** start of Source passage **

Brazilian banks are ebullient. In one of the most profitable financial sectors in the world, the big institutions – Itaú Unibanco, Banco Bradesco and Banco do Brasil – continue to post record numbers, boosted by high real interest rates and the rapid expansion of credit to middle-class consumers. In the past eight years, the amount of credit in the economy has more than doubled.

So soon after the credit crisis in the US, some observers have asked whether this may be contributing to a bubble, one early sign of which might be Banco PanAmericano’s distressed sell-off after it emerged that the bank was fudging credit losses in lending. One of the most provocative statements of this fear came from an article written by Paul Marshall, chief investment officer at hedge fund Marshall Wace, and Amit Rajpal, portfolio manager of MW Global Financials Funds.

The article was published in the Financial Times in February, and while it recognised that the total ratio of credit to gross domestic product (GDP) in Brazil is relatively low – 46% compared to 165% in the US – the authors argued that the cost of paying this down for Brazilians is ominous. They stated: “For consumers specifically, the ramifications are serious as the debt service burden has risen to 24% of disposable income and is set to rise further... the US consumer ‘blew up’ when the debt service burden hit 14%.”

Overblown concerns?

However, bankers and economists within and outside Brazil have come forward to argue that, despite some concerns, the Brazilian situation is quite different. They say the debt service burden has been stable and perhaps overstated, and that credit growth can continue without posing any real systemic risk to the national economy.

“You can never say that there is no risk of a credit bubble,” says Ilan Goldfajn, chief economist at Itaú Unibanco, Brazil’s largest private sector bank. “But I don’t think the risks are overwhelming or that the risks are higher than in other places outside of Brazil.”

There are some obvious differences between the situation in Brazil and that of the US in 2008. Mortgage lending makes up less than 5% of GDP and securitisation plays no role. Barclays Capital also responded directly to Mr Marshall and Mr Rajpal's article, challenging the notion that debt servicing costs are too high or have even been growing.

** end of Source passage **
** start of Provided information **

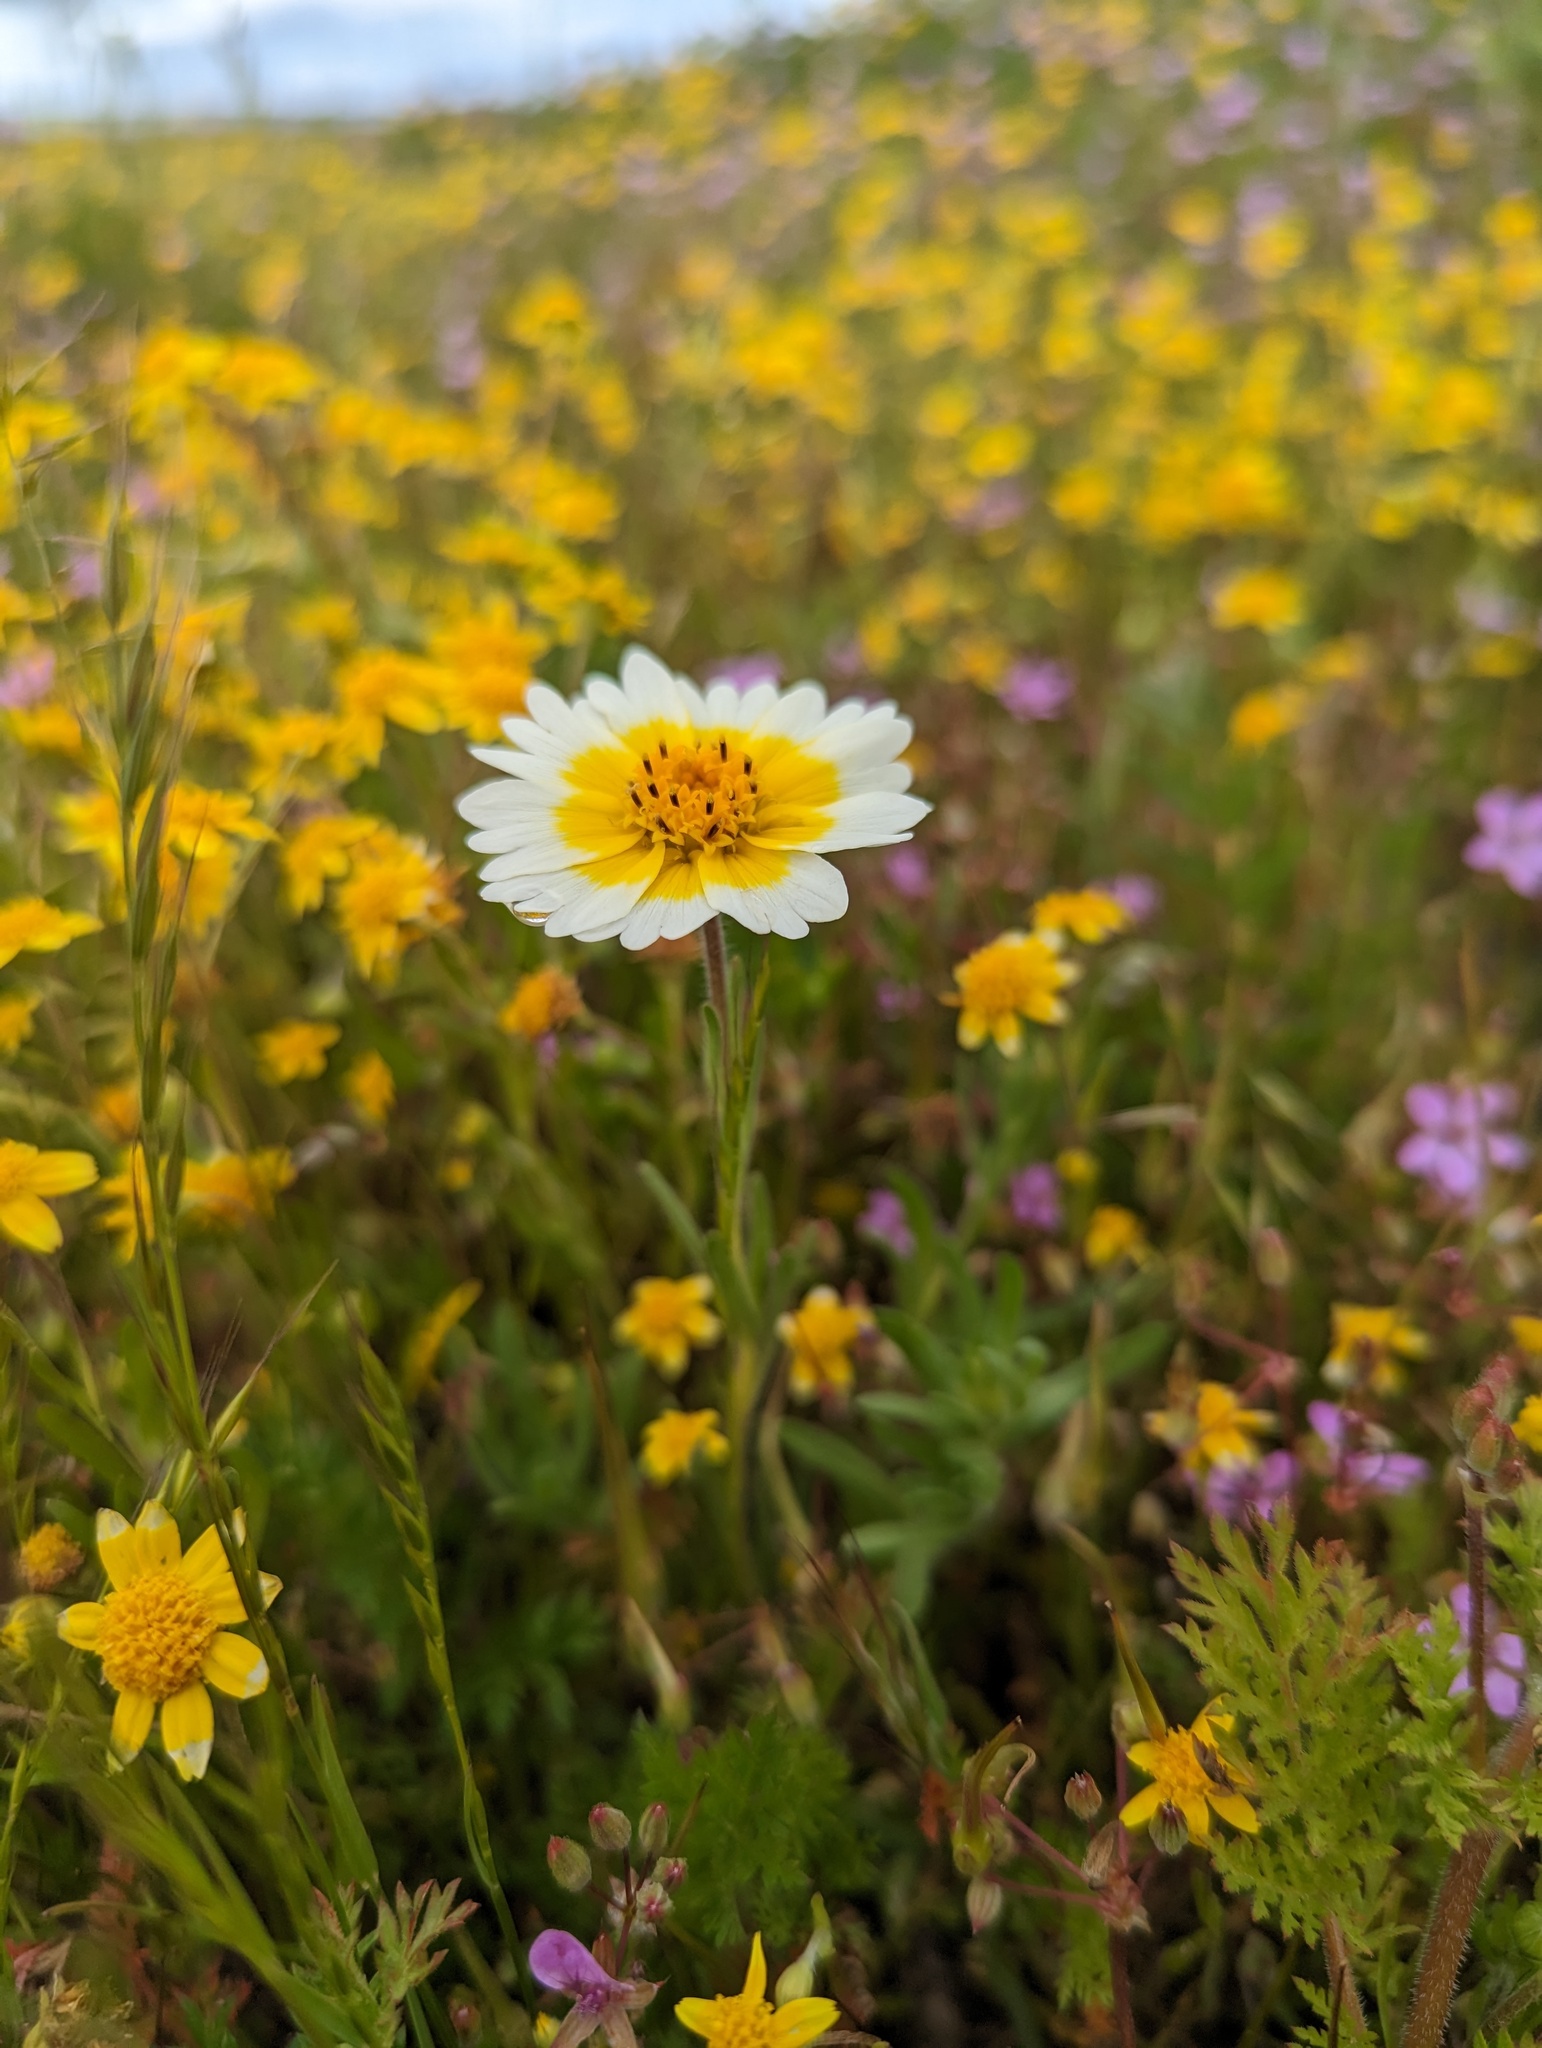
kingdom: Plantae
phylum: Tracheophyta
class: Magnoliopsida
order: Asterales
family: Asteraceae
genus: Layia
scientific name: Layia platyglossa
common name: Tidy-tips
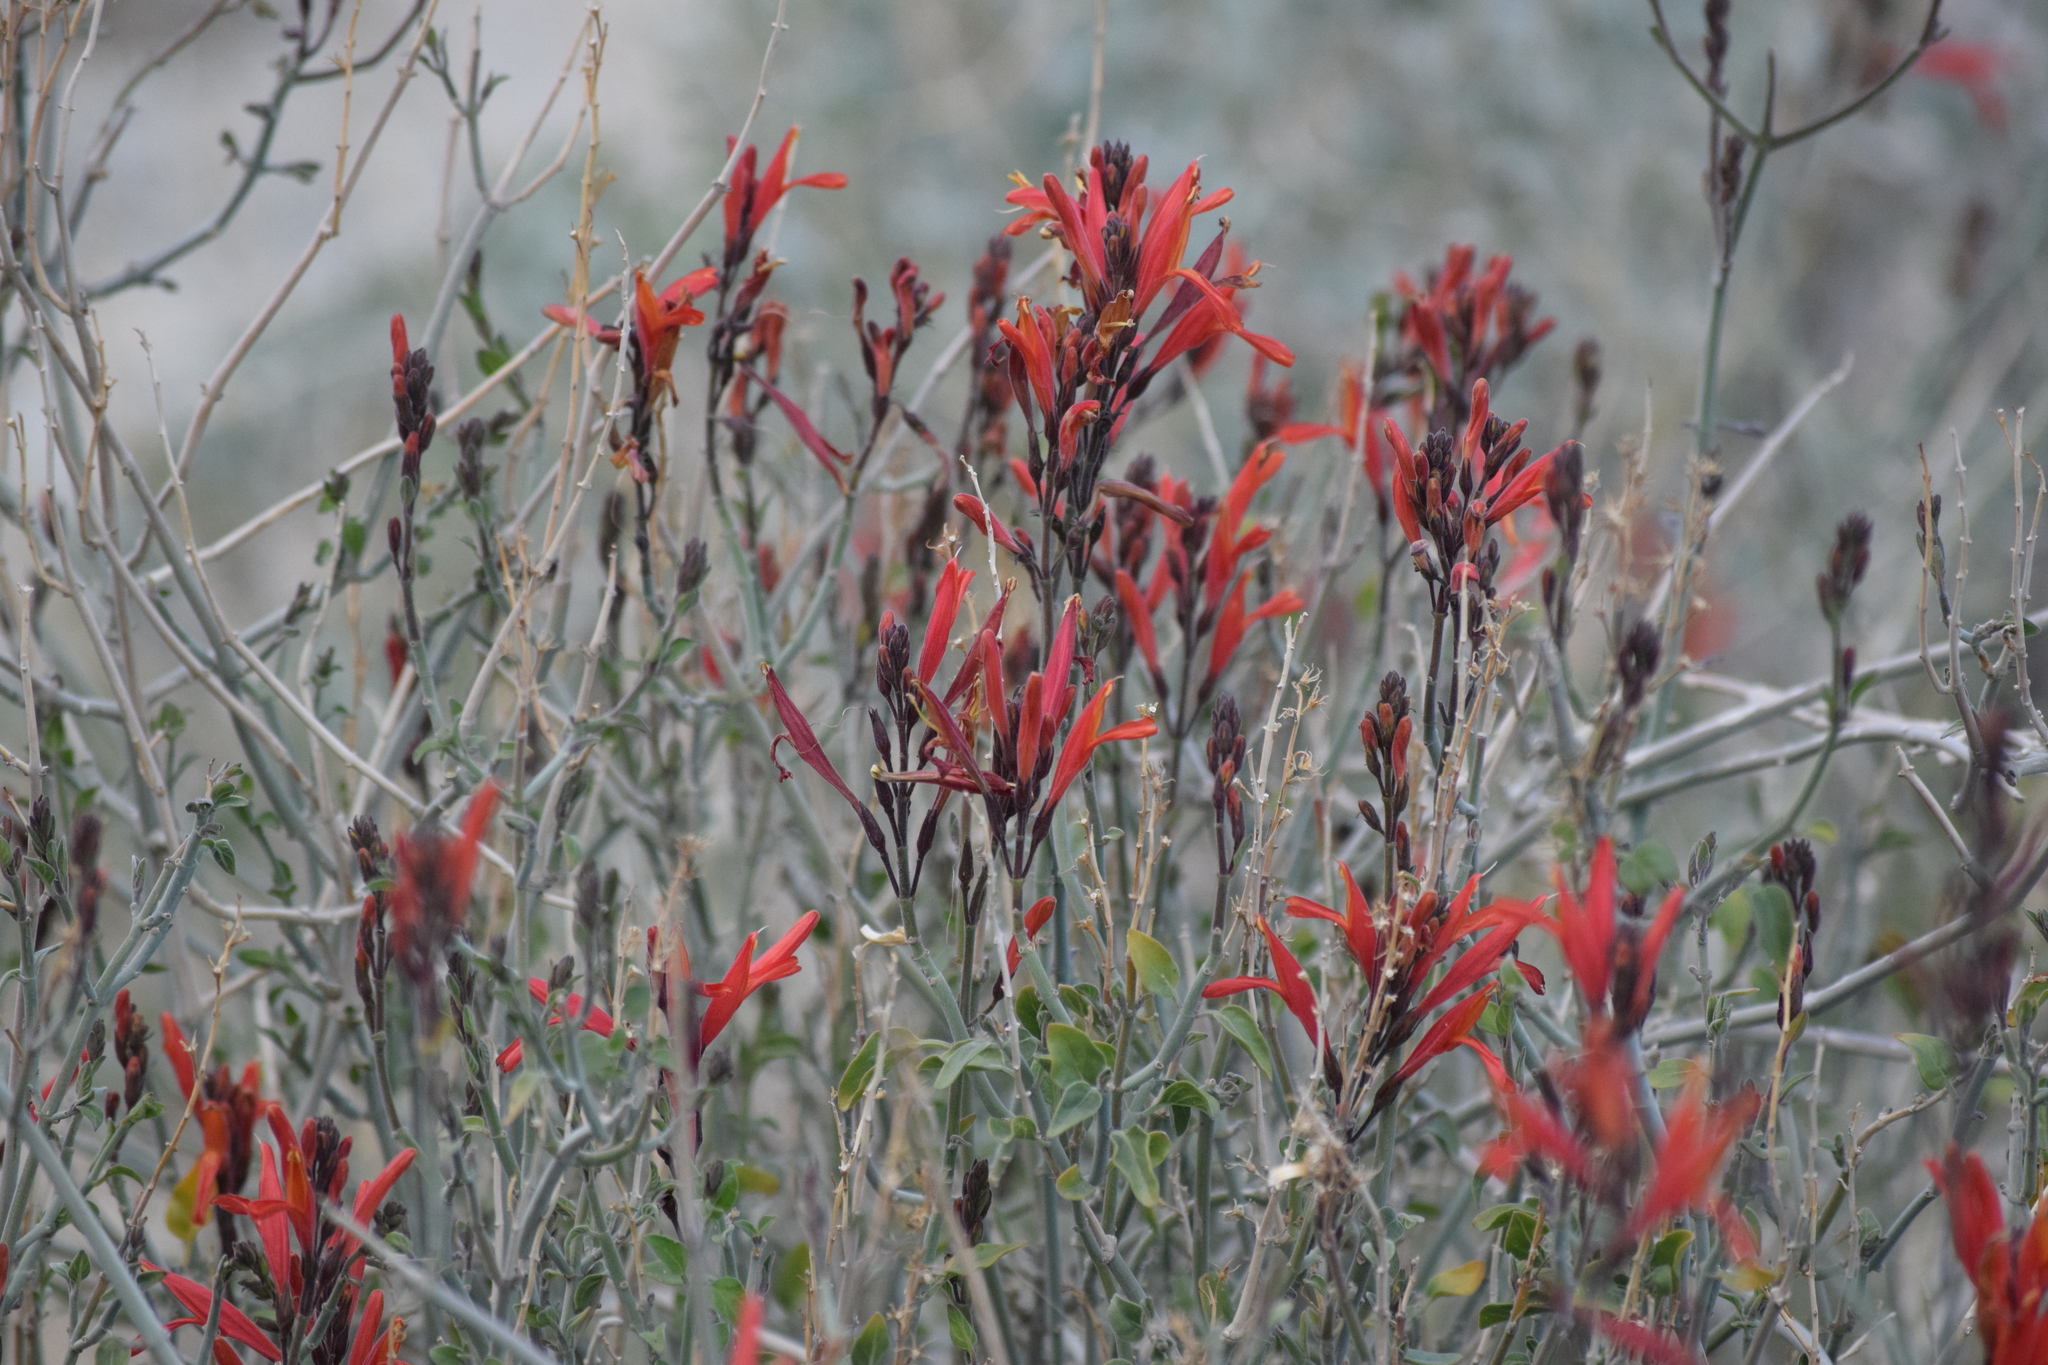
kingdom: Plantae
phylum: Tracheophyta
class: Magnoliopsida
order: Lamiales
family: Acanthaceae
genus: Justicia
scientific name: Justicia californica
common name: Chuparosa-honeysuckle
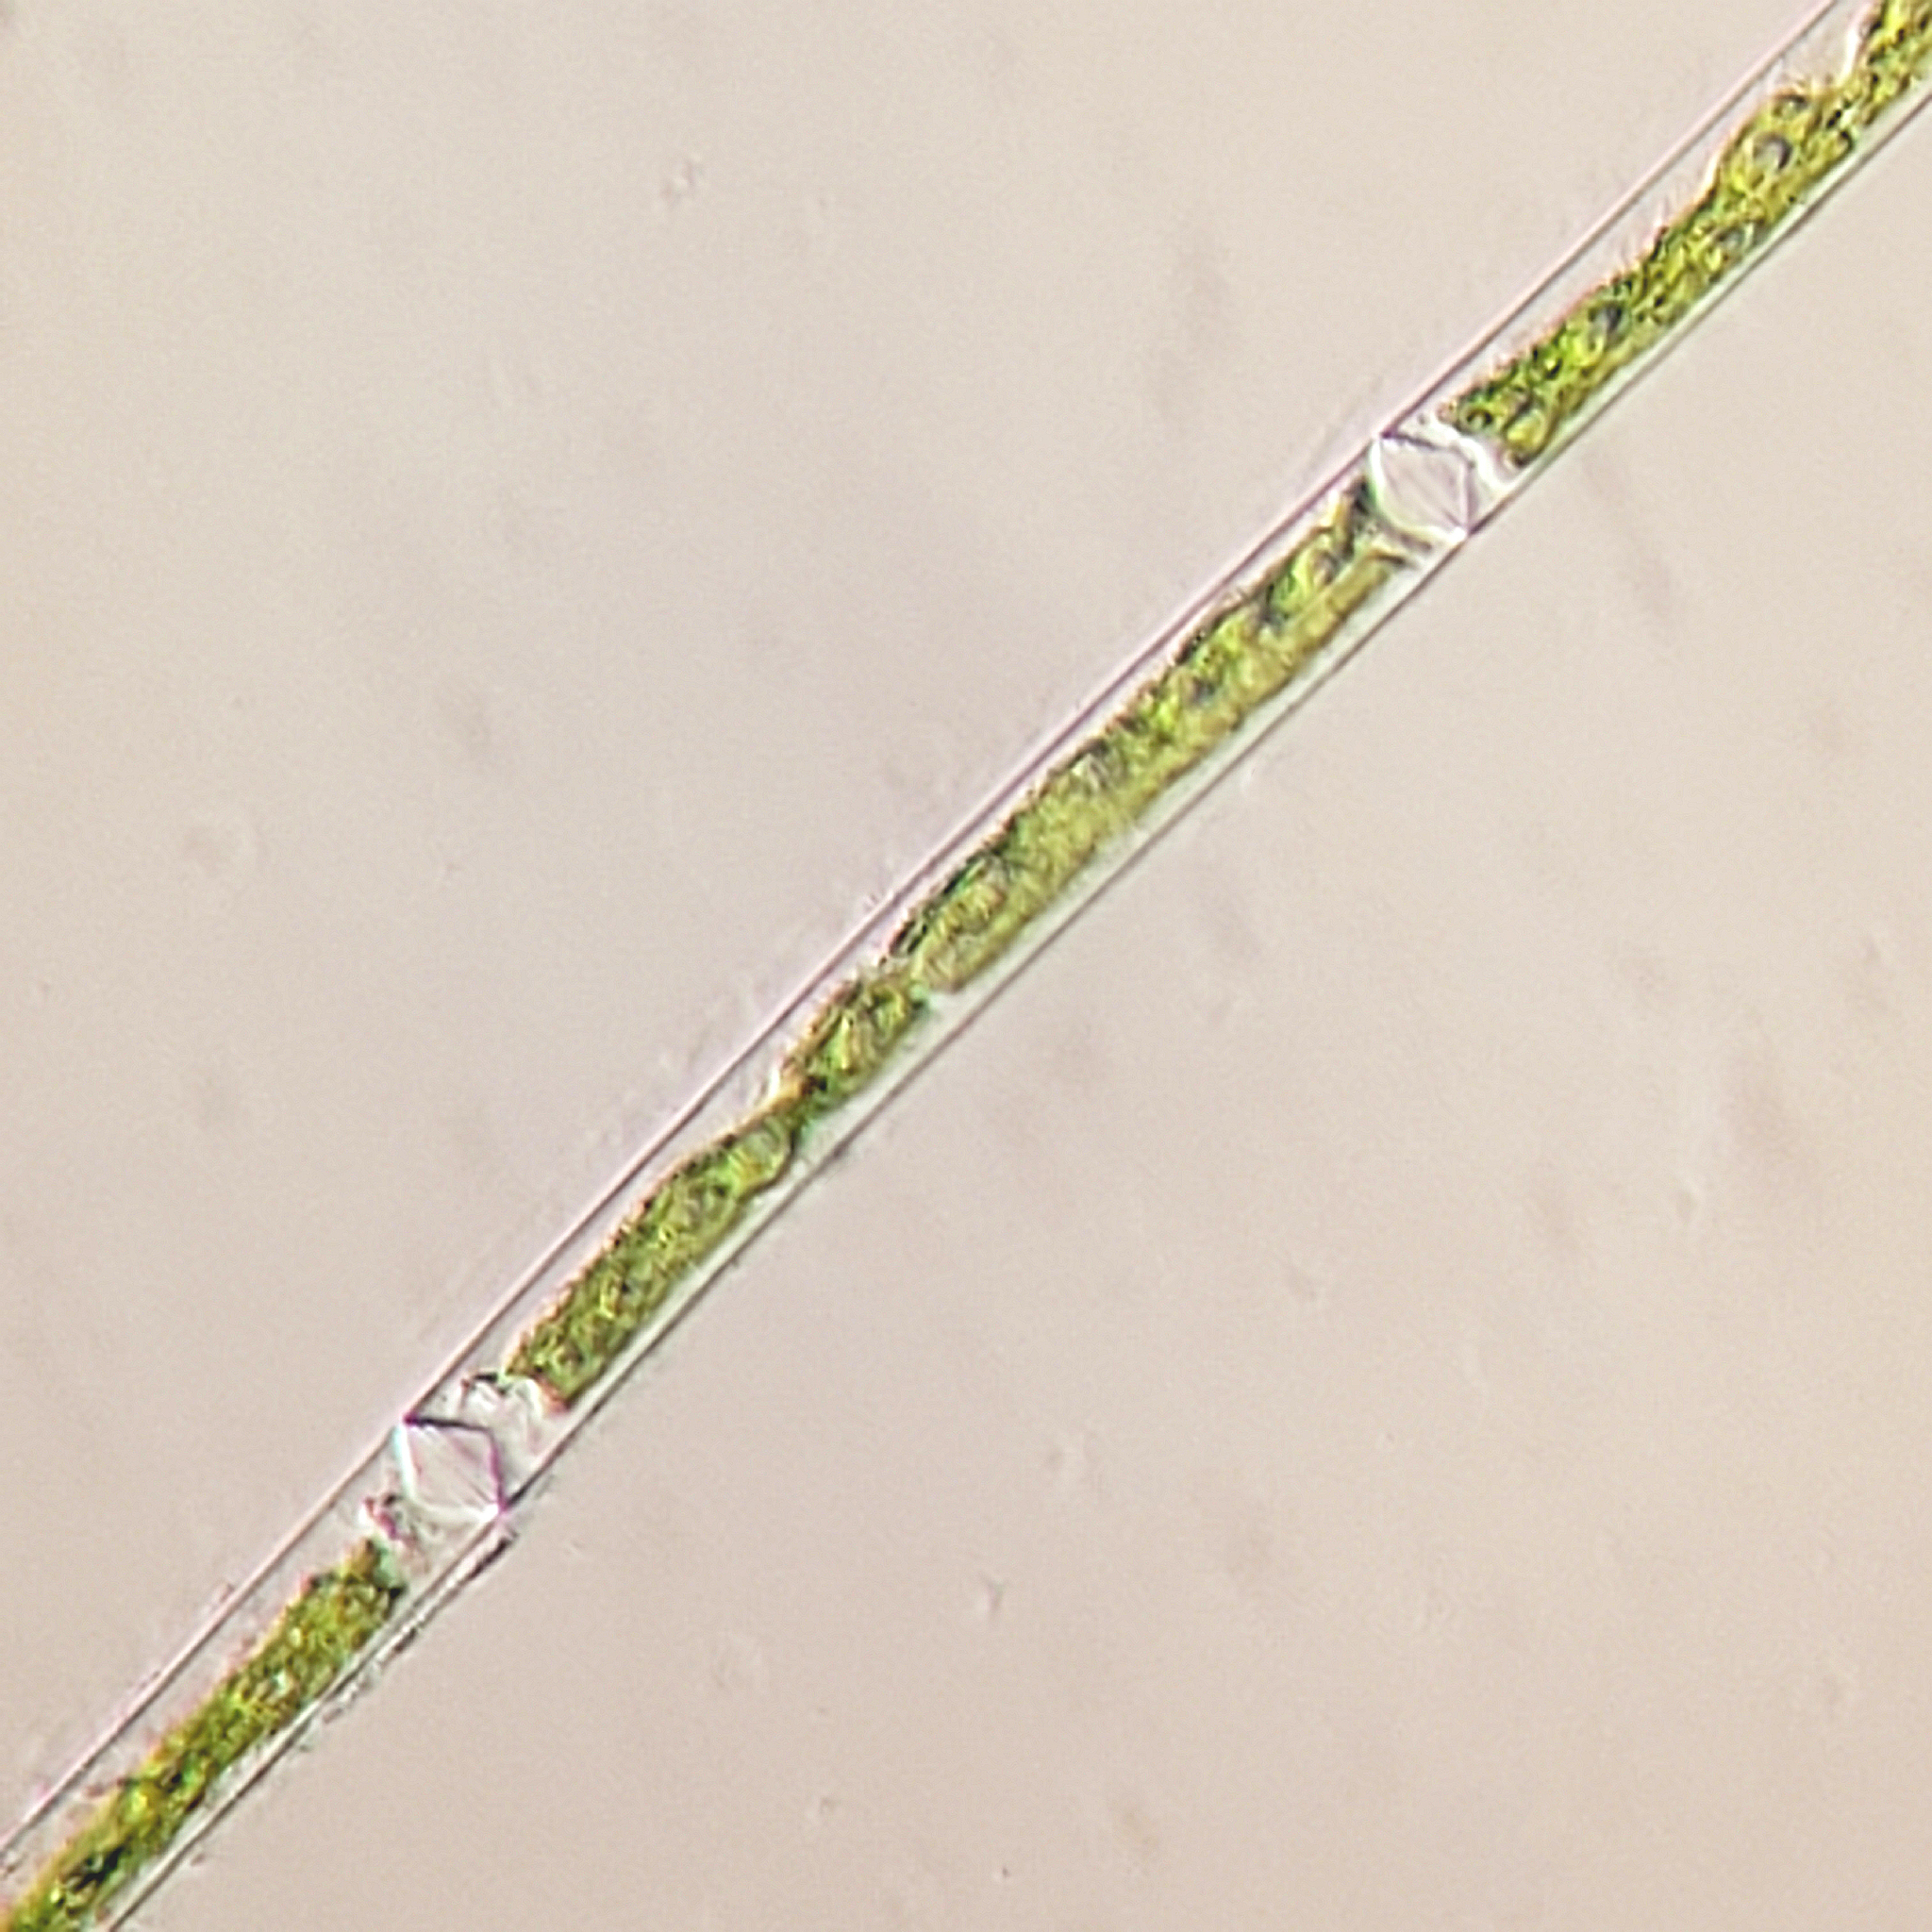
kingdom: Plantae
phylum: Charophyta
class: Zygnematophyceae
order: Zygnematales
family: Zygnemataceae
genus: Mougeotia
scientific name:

** end of Provided information **

Problem to work on: Can you continue the passage on Brazilian bank credit from its last sentence, ignoring the listing?

Right answer:
BarCap's analysts “looked into official (and hard) data to prove the opposite” of the conclusion reached by the article. “Extended loan terms and lower interest rates, both a result of increased penetration of secured types of consumer loans (auto and payroll loans explain roughly 70% of the growth in consumer credit), led households to manage to keep total debt service fairly stable throughout [the past four years] at 20% to 25% of total income.”

Silvia Valadares, head of economic analysis at Itaú Unibanco, says relevant calculations for the consumer debt service burden (consumer debt servicing as a percentage of GDP) come up with widely varying outcomes – and that Brazil’s is still likely to be lower than that of the US. “When we calculate it as a ratio of GDP we find that it was 10.5% in the US in 2007, and for Brazil now it’s 9.7%,” she says. “Next year we don’t expect it to go much over 10.2%. Since we have started from a much higher rate of delinquency than the US, much of that has long ago been priced in.”

Generating growth

Brazil’s current economic rate of growth – 7.6% last year and projected at 4.5% this year – is partly the result of the fact that the stability that allows for credit growth is present for the first time in a generation. Before the introduction of the real and very high interest rates in the 1990s, the hyperinflation they were meant to tame meant credit was unavailable to large portions of the population. The secular trend of interest rates to fall – and this very low starting point – leads many to believe such growth is sustainable. Walter Malieni, director of credit at Banco do Brasil, points out that the credit to GDP ratio in stable Chile is almost double that of Brazil.

Others offer views on why the situation should not be blown out of proportion. “I don’t think there is a systemic risk,” says Tony Volpon, head of emerging market research for the Americas at Nomura Securities in New York. “Credit growth is concentrated in the new middle class, a large part of the population, but they started with almost no credit at all. They have seen very big increases in wages and income over this time period so there has been some fundamental backing to this [credit growth]. And the large banks which are systemically important are pretty well capitalised, much more than when the US had credit problems.”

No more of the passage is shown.